Bruce Hayden చెప్పారు...

“My first wife was a Womens Studies graduate from the U. of Minnesota, class of 1973, so I think I had a handle on 70s feminist Zeitgeist. It took her a while to figure out that she was not cut out for marriage, and for me to agree.”

My college GF graduated that year. Yes, a feminist. But I take full responsibility for teaching her to not wear a bra. B cup, so never really needing one. It was really fairly easy - I was trained to take a woman’s bra off one handed, and could even do it through clothes. Getting her to open the door for me was maybe even easier - we’d walk up to a door, and we would keep talking, until she opened the door.

Then, after I graduated (72’) she ended up with another music major, and they have been married for over 50 years now. She was the talented (admitted to Juilliard for grad school), but she put him through a PhD instead.

Bruce Hayden చెప్పారు...

Biggest memory of 1976 was a free concert, on the Mall in DC, by the Beach Boys, on the 4th of July. Spent maybe 6 years in DC, and hated it.

Wince చెప్పారు...

"Once we get out of the 80s, the 90s are going to make the 60s look like the 50s."

Bruce Hayden చెప్పారు...

That old college girlfriend was a feminist. And gave up a real career for a less talented guy’s career. My partner of more than a quarter century now is an anti-feminist. She is proud of the fact that even at 50 she could get a line of guys to vie for the privilege of mowing her lawn (in August in PHX). Her job was to give her husband a beautiful home (she was in Architectural Digest several times) and raise kids. Wouldn’t want anything else - she turned down serious opportunities to become a star in Hollywood, or a model in NYC. Mostly for raising kids, I think. Raised 3, 4, 2, and now 4 kids (ranging now from 35 to 55).

She still goes ga-ga over babies. The other night we were out with her daughter, two oldest grandkids, and first, so far, great grandson. So, at some point, she wanders away from the table, to go to the bathroom. Didn’t come back, and we were starting to worry. Then saw her across the room, with someone else’s baby. She knew that she was at the wrong table, because that baby wasn’t as cute as her great grandson. But had to play with the baby anyway.

So, I will remind her that they are cute and fun, until they become teenagers. And she retorts that she loved those years too. Of course, it isn’t just teenagers.

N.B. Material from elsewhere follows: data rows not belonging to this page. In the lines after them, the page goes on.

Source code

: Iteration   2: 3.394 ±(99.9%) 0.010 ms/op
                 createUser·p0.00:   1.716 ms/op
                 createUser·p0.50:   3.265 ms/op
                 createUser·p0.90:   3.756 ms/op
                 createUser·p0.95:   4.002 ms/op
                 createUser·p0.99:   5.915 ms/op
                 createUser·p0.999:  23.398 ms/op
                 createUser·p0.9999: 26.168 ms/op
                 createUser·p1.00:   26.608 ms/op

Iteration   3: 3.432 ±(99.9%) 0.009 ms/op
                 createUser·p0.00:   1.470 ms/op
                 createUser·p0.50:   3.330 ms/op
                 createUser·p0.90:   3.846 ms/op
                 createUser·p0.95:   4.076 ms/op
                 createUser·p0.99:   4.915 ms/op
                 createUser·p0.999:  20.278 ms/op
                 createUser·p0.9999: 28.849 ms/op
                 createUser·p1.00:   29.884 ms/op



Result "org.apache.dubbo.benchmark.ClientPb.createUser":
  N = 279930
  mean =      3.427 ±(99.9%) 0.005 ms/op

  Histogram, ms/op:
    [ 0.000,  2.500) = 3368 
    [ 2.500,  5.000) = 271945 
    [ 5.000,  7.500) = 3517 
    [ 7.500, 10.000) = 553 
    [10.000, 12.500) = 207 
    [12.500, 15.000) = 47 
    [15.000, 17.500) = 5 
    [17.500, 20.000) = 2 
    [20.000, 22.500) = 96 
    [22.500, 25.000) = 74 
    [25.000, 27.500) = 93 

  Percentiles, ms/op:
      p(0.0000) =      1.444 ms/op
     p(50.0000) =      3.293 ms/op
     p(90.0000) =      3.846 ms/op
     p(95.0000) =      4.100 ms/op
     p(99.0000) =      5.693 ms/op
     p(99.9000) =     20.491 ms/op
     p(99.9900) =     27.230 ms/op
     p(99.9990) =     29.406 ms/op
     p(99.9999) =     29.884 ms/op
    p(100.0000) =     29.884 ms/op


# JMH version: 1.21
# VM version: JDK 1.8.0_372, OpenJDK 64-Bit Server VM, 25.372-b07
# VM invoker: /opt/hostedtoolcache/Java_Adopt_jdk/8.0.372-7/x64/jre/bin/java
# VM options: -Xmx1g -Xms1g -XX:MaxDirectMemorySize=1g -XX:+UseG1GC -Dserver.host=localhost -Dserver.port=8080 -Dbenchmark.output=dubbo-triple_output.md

My daughter’s daughter is already in the Terrible Twos, maybe six months early.

Ampersand చెప్పారు...

It's telling that while women's objective economic and social status circumstances have improved dramatically since 1976, their responses to subjective happiness research suggests they are feeling worse. This is consistent with my belief that, once basic human physical needs are satisfied, our happiness thermostat continually resets to promote survival by increasing our sensitivity to potential threats, both real and (especially) imagined.